Article 4 (Resident) provides that if a company is considered resident in both Contracting States, the competent authorities will determine the company's residence for the purpose of the treaty through mutual agreement. If no agreement is reached, the company will not be entitled to any relief or exemption from tax provided by the treaty.
In addition, Article 4 provides that if a resident of a Contracting State is subject to tax in that State only on income remitted to or received in that State, then any relief or exemption from tax provided for by the treaty in the other State will be limited to the amount remitted to or received in the first-mentioned State.
- Dividends - 5% (note - the final protocol to the treaty includes that the rate will be 10% if the paying company is entitled to a deduction for dividends paid to its beneficiaries, or liable to tax on its income at a reduced rate if it distributes its profits)
- Interest - 5%
- Royalties - 5%
The following capital gains derived by a resident of one Contracting State may be taxed by the other State:
- Gains from the alienation of immovable property situated in the other State;
- Gains from the alienation of shares or comparable interests if, at any time during the 365 days preceding the alienation, the shares or comparable interests derived at least 50% of their value directly or indirectly from immovable property situated in the other State (exemption if the shares or comparable interests are traded on a recognized stock exchange and the alienator together with related parties own in the aggregate 5% or less of the shares or comparable interests); and
- Gains from alienation of any property, other than immovable property, forming part of the business property of a permanent establishment in the other State;
Gains from the alienation of other property by a resident of a Contracting State may only be taxed by that State.
Article 21 (Limitation on Benefits) provides that a benefit under the treaty will not be granted in respect of an item of income if it is reasonable to conclude that obtaining that benefit was one of the principal purposes of any arrangement or transaction that resulted directly or indirectly in that benefit.

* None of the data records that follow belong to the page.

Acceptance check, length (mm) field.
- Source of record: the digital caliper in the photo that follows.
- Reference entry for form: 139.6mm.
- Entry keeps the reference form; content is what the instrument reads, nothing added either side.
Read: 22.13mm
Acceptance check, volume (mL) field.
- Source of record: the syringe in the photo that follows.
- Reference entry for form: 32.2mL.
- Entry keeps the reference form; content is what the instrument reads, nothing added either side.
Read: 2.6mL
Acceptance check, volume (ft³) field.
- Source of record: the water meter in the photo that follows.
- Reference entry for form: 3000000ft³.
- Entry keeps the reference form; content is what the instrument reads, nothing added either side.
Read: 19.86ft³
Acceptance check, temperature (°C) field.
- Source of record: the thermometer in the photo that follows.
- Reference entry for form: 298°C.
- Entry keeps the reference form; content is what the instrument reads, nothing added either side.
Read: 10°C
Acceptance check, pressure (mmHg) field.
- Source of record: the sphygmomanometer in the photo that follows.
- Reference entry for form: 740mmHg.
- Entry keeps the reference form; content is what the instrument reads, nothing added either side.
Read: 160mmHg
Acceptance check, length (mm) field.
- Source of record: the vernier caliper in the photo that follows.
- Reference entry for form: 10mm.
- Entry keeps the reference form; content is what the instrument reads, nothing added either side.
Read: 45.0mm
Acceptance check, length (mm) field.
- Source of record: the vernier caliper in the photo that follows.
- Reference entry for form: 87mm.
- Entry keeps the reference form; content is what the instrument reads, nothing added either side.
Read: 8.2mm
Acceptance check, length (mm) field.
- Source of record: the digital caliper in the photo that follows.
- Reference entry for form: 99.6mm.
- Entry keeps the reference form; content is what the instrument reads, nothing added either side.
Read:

However, a benefit may still be granted if it is established that granting that benefit in these circumstances would be in accordance with the object and purpose of the relevant provisions of the treaty.
Both countries apply the credit method for the elimination of double taxation.
The treaty generally applies from 1 January 2018, although Articles 25 (Exchange of Information) and 26 (Assistance in the Collection of Taxes) apply from the date of its entry into force (23 August 2017).